Another cool thing is that you can even test a database switchover in production. To do this, first create a database in the primary site and make a copy in the DR site the same way all the other databases were created. Next create a mailbox in the test database, logon and send some test messages back and forth. Activate the test database on the DR server, edit the hosts file with the FQDN of the CASarrayname and the IP of Exchange in DR site and start outlook again. You should now be able to connect with Outlook to the DR server and use outlook the normal way with disturbing any other users.

Recover from a disaster in the primary site.
This is more problematic scenario, but the steps are basically the same as above. The slightly more complex steps are caused by the fact that you don’t have any servers or network connectivity in the primary site and that your cluster will not have access to its quorum, and as a result it will be in a failed state.

How do you solve this problem?
First you need to make your cluster working.
In the DR site, stop the failover cluster service if started and the start it again with the forcequorum switch.

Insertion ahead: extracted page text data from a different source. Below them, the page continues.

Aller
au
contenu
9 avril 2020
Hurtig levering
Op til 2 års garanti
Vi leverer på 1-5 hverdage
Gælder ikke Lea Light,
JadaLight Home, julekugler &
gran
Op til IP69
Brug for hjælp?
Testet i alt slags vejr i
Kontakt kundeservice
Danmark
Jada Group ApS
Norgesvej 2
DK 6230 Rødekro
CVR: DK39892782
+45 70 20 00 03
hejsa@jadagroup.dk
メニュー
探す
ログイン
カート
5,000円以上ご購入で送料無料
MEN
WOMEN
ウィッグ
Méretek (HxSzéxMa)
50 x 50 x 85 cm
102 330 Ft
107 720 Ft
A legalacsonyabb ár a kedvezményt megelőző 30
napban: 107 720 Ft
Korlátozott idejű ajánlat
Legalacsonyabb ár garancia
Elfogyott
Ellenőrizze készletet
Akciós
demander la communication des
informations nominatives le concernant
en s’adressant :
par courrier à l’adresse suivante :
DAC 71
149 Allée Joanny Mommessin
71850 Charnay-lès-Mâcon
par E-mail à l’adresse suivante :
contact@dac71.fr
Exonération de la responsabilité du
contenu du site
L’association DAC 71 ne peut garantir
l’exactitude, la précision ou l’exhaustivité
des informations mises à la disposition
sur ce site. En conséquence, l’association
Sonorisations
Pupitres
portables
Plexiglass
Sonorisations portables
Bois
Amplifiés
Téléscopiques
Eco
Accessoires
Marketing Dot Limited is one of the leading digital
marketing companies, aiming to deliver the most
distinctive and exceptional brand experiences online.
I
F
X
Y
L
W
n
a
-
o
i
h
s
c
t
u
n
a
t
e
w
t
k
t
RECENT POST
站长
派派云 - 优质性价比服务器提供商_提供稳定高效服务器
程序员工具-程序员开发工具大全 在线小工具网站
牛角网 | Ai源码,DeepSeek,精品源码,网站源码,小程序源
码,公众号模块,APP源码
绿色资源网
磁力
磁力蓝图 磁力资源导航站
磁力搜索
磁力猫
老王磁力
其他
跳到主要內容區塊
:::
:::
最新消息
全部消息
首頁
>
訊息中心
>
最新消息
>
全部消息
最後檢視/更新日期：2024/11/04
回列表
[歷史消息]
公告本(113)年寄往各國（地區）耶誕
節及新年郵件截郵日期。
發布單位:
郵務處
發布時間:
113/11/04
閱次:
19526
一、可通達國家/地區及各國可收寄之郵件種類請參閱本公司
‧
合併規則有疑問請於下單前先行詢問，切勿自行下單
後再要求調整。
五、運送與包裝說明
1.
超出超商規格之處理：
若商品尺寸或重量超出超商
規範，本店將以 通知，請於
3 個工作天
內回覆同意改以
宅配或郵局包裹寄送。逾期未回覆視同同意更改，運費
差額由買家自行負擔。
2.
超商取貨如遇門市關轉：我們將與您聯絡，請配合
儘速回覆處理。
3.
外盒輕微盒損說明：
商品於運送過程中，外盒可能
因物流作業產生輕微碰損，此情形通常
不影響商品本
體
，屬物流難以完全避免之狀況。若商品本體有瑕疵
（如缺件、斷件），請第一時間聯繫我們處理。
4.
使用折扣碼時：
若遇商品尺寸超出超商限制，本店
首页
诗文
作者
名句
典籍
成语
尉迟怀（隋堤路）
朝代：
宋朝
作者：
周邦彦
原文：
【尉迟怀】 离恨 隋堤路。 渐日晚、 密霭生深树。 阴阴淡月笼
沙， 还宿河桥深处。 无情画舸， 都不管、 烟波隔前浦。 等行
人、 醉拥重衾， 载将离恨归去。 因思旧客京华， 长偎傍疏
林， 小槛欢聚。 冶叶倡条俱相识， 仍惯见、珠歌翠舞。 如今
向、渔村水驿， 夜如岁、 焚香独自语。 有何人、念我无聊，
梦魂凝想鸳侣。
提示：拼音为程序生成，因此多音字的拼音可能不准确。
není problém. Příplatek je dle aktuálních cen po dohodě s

net start clussvc /forcequorum

The next step is to active all databases on the DR server. This is done in the Move-ActiveMailboxdatabase command the same way as before.

You may also have to manually mount the databases.

With a complete site failure in the production site you most likely need to live with the DR site for a while which calls for more actions than just getting your Exchange server up and running. You also need to get traffic to and from Internet flowing, both mailflow and user access to Exchange. Autodiscover is your friend to update configuration in outlook, so make sure you have configure all URL’s correct.

So in the whole there is a lot more to reconfigure than just Exchange to do a site failover.

http://technet.microsoft.com/en-us/library/dd351049.aspx

How do you fail back to your primary site after the disaster?

We have forced quorum on our cluster and if we restart the cluster service or reboot the server, the cluster service will fail to get quorum. This is important when servers go online in the primary datacenter since we don’t want to have a forced quorum in the secondary site when servers startup in the primary site.

If everything wasn’t that bad and we could simply power up everything in our primary site, replication should start working again.
But you have to do some things like, reconfigure your File Share Witness, restart cluster service on secondary Exchange server, and basically all steps we did to move everything to secondary site but now change everything to point to our primary site again. But don’t rush things here, let Active Directory get to a stable state first and then slowly move things back to normal.

Depending on what state servers are in and what happened you may not want to start Exchange in primary site, but remove it from DAG and rebuild Exchange, join it to DAG etc.

As you have probably noticed, there are lots of variables and therefore it is not easy task to write a step by step guide on what to do for every situation. It would be recommended to write out the basic steps and your configuration information to make the transition easier when you are dealing with the stress of the situation. The best tip I can give to all of you is to learn how things work and play with the various scenarios in a lab. The experience you gain from this will be your best friend when the unexpected happens in real life.